The open source codec Speex can encode voice at 1400 bits per second.
This gives us:
7.5e11 seconds/day * 1.4e3 bits/second = 1.05e15 bits/day / 8 bits/byte = 1.31e14 bytes/day / 1e12 bytes/terabyte = 131.25 terabytes/day
How much does that storage cost? Cloud storage is getting crazy cheap - even if you outsourced it to Amazon, at their lowest priced archival storage, it would cost just $0.01 per gigabyte.
131.25 TB/day * $10.24/TB = $1344.00/day
The actual price would be lower - the government can splurge for a better codec, and probably can achieve similar (or better) economies of scale.
I’m surprised by this result myself, but it looks right. I did the calculation another way with different sources, and got a very similar result.
Now, this is just the storage cost for a certain amount of time. It doesn’t count all the other costs of encoding and infrastructure and searching this information. But it’s really well within the government’s capabilities. Google does far more impressive things with search, and Facebook eats 50 TB of photos and videos per day.
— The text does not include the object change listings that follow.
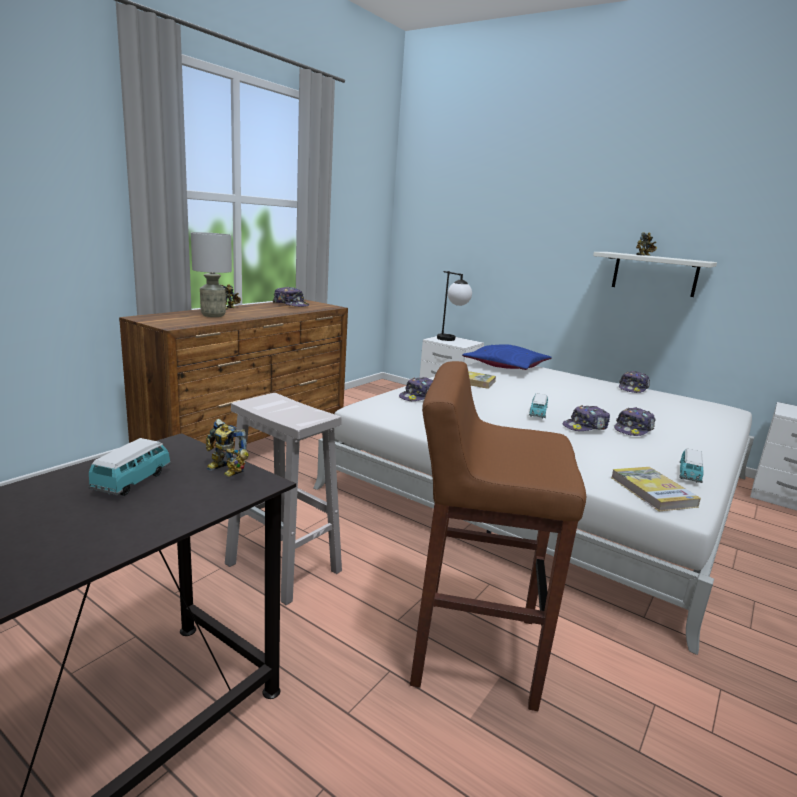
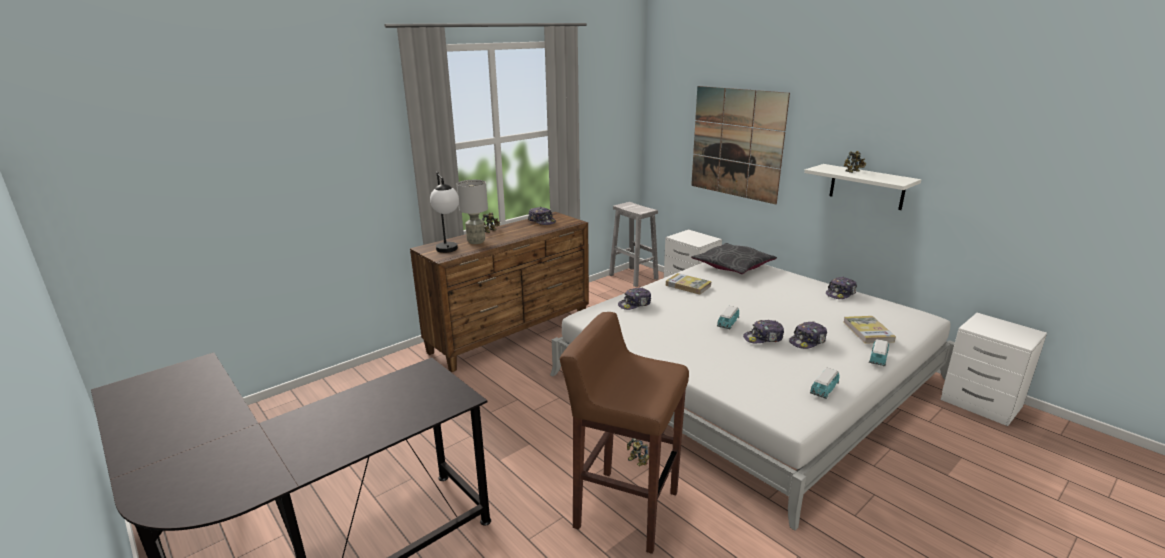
camera: 15 degrees right, 5 degrees up
(132, 481) = (396, 395): toy car -> toy car (878, 359)
(224, 471) = (448, 389): toy robot -> toy robot (636, 462)
(285, 568) = (513, 439): white stool -> white stool (634, 277)
(451, 340) = (691, 237): table lamp -> table lamp (449, 251)
(504, 234) = (736, 143): none -> picture
(506, 366) = (733, 266): blue pillow -> grey pillow
(652, 492) = (778, 404): book -> book (868, 331)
And the federal government, while less nimble, has far more resources than the top ten websites put together. You might have needed to be Google to do this in the early 2000s, but these days cloud storage companies are dime a dozen, and they can use off-the-shelf or open source technology.
So if that’s what private companies can do, what would you expect the government can do?